▸ **TASK REQUIREMENTS**:
• 1. Answer these questions from the Iowa court summary, one per line, marked as shown:
(a) In which county did the party die?
(b) Who was appointed administratrix?
(c) Which section is described as obligatory for removal to the proper county?
• 2. Revise everything in the Iowa court summary from "EXECUTORS AND ADMINISTRATORS: Appointment" down to "C., '39, obligatory.", replacing "daughter" with "niece".

[START TEXT TO READ]

Supreme Court of Iowa
Oct 19, 1943
11 N.W.2d 379 (Iowa 1943)


No. 46324.

October 19, 1943.

EXECUTORS AND ADMINISTRATORS: Appointment in county other 1 than decedent's residence — direct attack. A party died in county A. A daughter was appointed administratrix in that county and qualified as such. Two days later a claimant against the estate of decedent filed an application to remove the administratrix on the ground that decedent was a resident of county B at the time of his death. Said claimant also filed her claim against said estate. On motions to strike said application for removal and said claim, it is held that the application for removal constituted a direct attack upon the judgment appointing the administratrix.

EXECUTORS AND ADMINISTRATORS: Claimant may attack appointment

of administrator.

EXECUTORS AND ADMINISTRATORS: Removal to proper county —

section 11829, C., '39, obligatory.

EXECUTORS AND ADMINISTRATORS: Claimant may contest appointment

of administrator.

[END TEXT TO READ]
[START DATA RECORDS]

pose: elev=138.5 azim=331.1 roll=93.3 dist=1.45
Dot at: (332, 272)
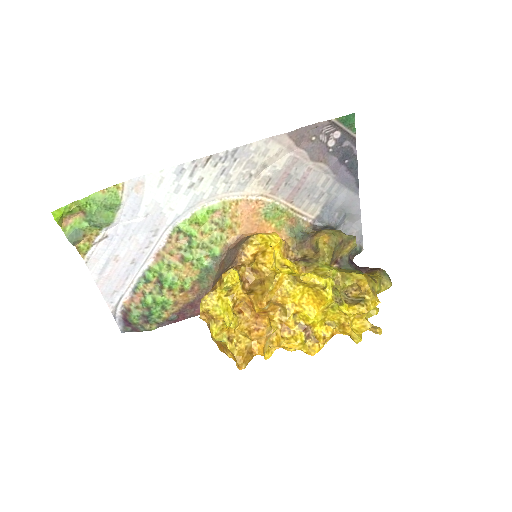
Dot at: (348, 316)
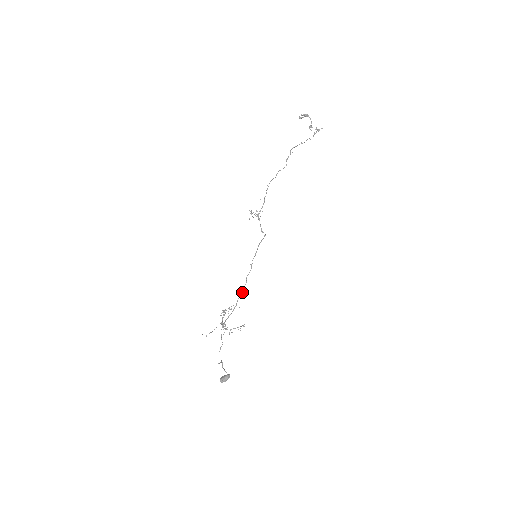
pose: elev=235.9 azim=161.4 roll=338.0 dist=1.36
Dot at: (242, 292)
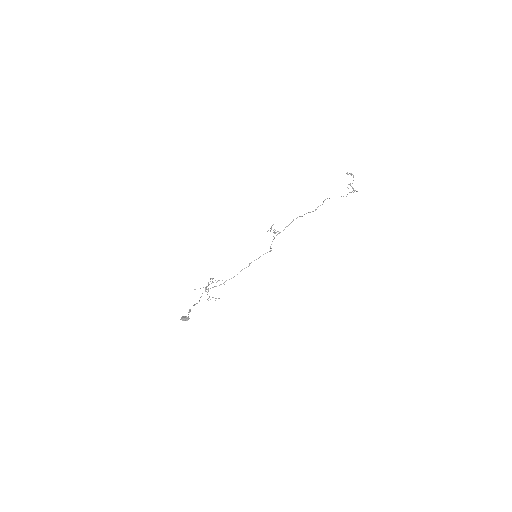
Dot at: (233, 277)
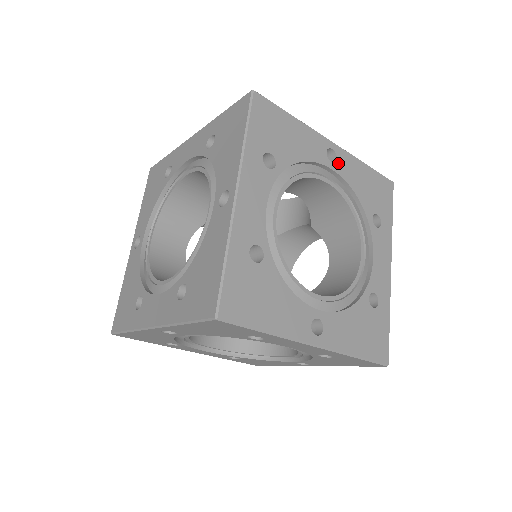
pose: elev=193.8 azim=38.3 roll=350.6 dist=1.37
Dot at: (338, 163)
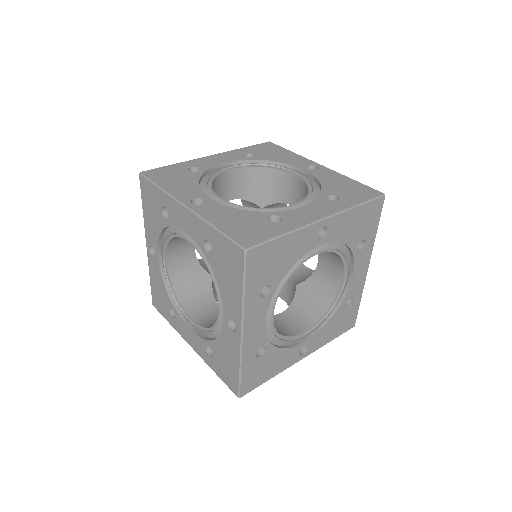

[END DATA RECORDS]

▸ **THE ANSWERS**:
• 1.
(a) County A
(b) A daughter
(c) Section 11829, C., '39

• 2.
EXECUTORS AND ADMINISTRATORS: Appointment in county other 1 than decedent's residence — direct attack. A party died in county A. A niece was appointed administratrix in that county and qualified as such. Two days later a claimant against the estate of decedent filed an application to remove the administratrix on the ground that decedent was a resident of county B at the time of his death. Said claimant also filed her claim against said estate. On motions to strike said application for removal and said claim, it is held that the application for removal constituted a direct attack upon the judgment appointing the administratrix.

EXECUTORS AND ADMINISTRATORS: Claimant may attack appointment

of administrator.

EXECUTORS AND ADMINISTRATORS: Removal to proper county —

section 11829, C., '39, obligatory.